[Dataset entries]
== Segment start ==

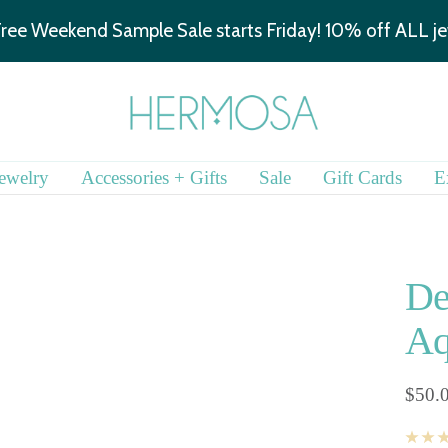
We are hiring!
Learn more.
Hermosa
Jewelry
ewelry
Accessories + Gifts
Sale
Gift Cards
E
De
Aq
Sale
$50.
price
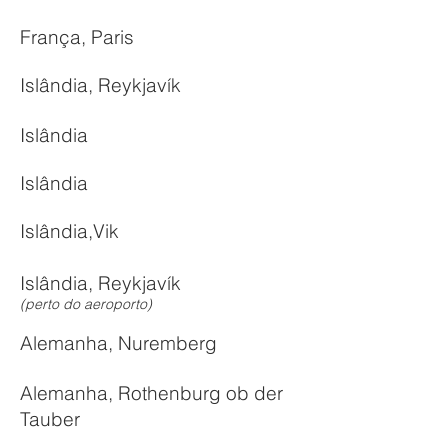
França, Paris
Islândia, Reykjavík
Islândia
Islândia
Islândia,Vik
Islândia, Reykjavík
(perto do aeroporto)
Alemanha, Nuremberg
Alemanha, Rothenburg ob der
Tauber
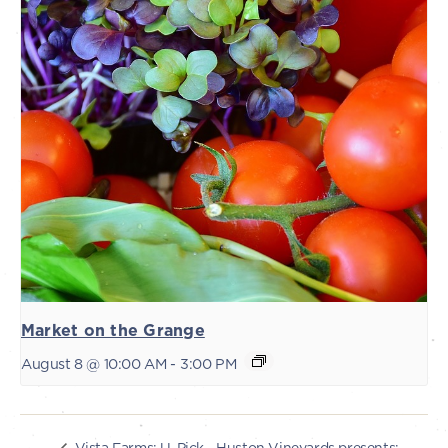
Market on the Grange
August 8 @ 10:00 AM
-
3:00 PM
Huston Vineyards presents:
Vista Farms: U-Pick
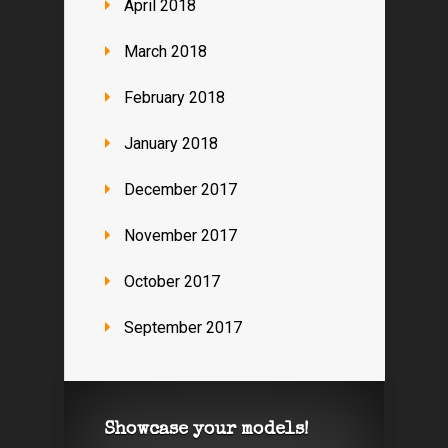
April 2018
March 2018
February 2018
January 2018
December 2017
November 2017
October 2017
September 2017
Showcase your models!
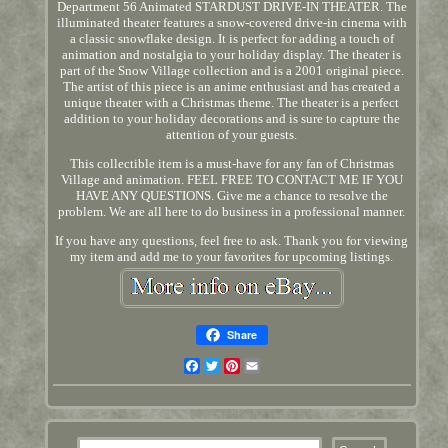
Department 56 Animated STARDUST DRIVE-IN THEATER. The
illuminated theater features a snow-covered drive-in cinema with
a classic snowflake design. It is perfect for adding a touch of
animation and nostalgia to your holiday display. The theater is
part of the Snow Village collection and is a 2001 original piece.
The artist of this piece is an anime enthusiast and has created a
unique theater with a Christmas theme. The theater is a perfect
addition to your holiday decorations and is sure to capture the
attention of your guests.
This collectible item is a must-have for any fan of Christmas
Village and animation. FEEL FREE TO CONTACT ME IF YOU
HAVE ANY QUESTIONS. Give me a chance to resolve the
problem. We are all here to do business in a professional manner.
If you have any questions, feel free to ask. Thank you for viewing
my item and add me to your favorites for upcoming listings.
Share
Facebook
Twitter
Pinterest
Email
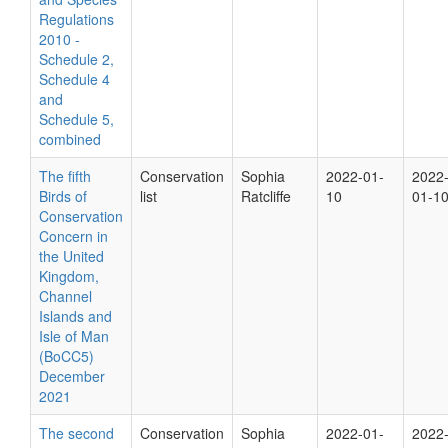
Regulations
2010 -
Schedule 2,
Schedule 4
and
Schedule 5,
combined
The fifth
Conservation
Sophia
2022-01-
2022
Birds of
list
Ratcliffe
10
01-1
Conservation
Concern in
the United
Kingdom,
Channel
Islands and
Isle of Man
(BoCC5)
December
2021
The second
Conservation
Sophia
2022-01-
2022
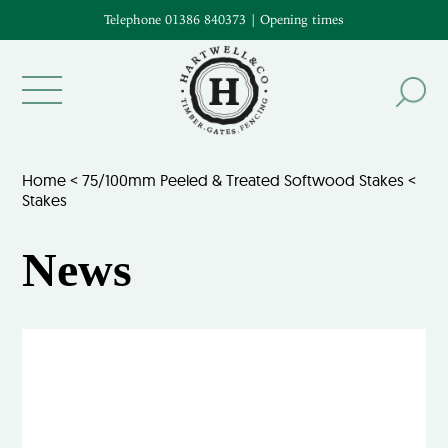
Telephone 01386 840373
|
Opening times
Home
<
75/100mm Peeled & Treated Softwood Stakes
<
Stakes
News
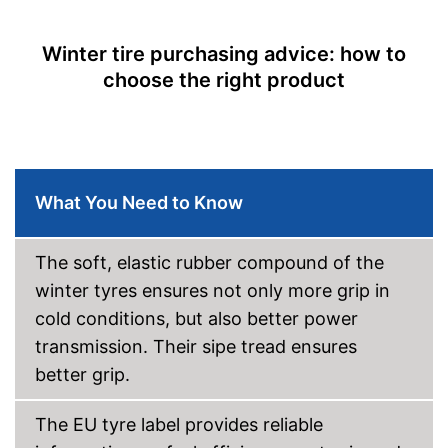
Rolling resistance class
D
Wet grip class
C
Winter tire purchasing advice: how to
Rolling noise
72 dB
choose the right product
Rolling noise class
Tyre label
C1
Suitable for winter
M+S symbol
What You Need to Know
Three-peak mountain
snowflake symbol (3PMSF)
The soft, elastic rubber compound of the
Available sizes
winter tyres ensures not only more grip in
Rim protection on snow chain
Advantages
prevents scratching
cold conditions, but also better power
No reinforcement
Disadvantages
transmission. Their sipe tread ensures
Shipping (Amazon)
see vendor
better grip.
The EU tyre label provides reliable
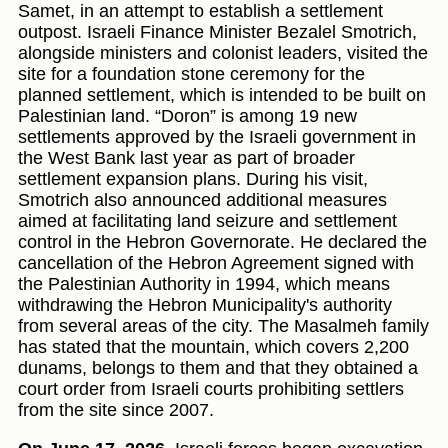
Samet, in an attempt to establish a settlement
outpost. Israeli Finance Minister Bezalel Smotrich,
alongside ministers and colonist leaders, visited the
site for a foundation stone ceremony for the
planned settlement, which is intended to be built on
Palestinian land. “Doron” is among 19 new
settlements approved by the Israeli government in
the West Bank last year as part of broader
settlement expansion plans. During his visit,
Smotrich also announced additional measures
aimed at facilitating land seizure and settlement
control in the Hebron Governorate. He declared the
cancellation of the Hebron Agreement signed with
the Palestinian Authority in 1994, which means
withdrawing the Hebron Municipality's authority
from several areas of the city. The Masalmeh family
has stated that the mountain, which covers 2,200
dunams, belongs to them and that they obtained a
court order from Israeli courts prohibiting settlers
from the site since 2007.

== Segment end ==
== Segment start ==

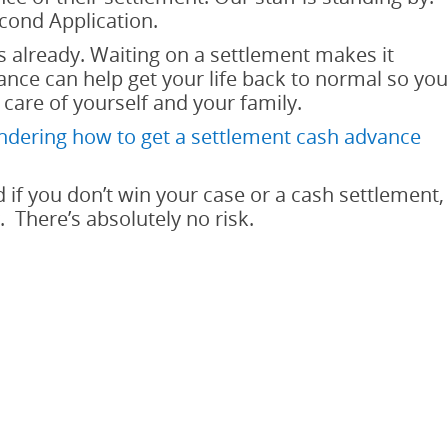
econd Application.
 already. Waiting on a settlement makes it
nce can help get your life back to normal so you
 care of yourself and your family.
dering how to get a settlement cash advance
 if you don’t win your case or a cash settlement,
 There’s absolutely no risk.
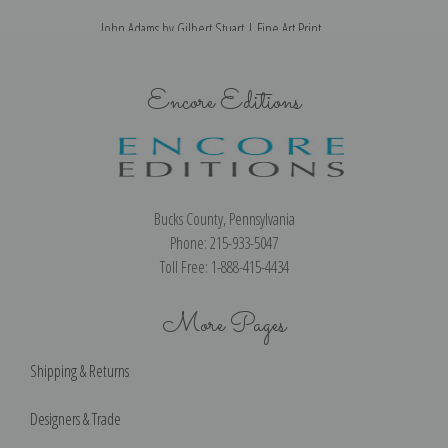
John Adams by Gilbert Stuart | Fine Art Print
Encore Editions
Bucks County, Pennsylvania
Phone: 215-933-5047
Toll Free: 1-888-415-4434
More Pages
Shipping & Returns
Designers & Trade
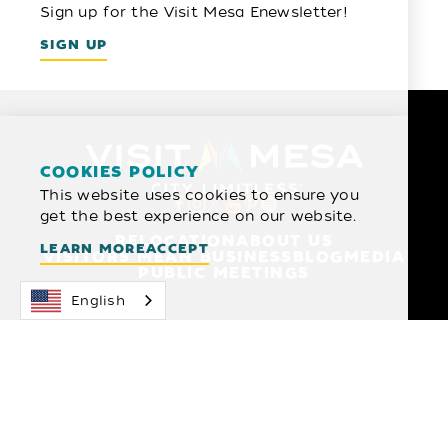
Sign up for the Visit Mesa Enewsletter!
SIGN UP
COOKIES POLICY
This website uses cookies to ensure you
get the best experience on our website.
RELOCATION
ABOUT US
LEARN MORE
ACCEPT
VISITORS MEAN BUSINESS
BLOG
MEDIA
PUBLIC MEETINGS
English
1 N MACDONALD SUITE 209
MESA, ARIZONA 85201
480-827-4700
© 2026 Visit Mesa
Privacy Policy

== Segment end ==

§ **YOUR INSTRUCTIONS**:
Find "has stated that" in the entries above and copy that whole line exactly, then each line after it through the line that contains "from the site since 2007.".

§ **TASK RESPONSE**:
has stated that the mountain, which covers 2,200
dunams, belongs to them and that they obtained a
court order from Israeli courts prohibiting settlers
from the site since 2007.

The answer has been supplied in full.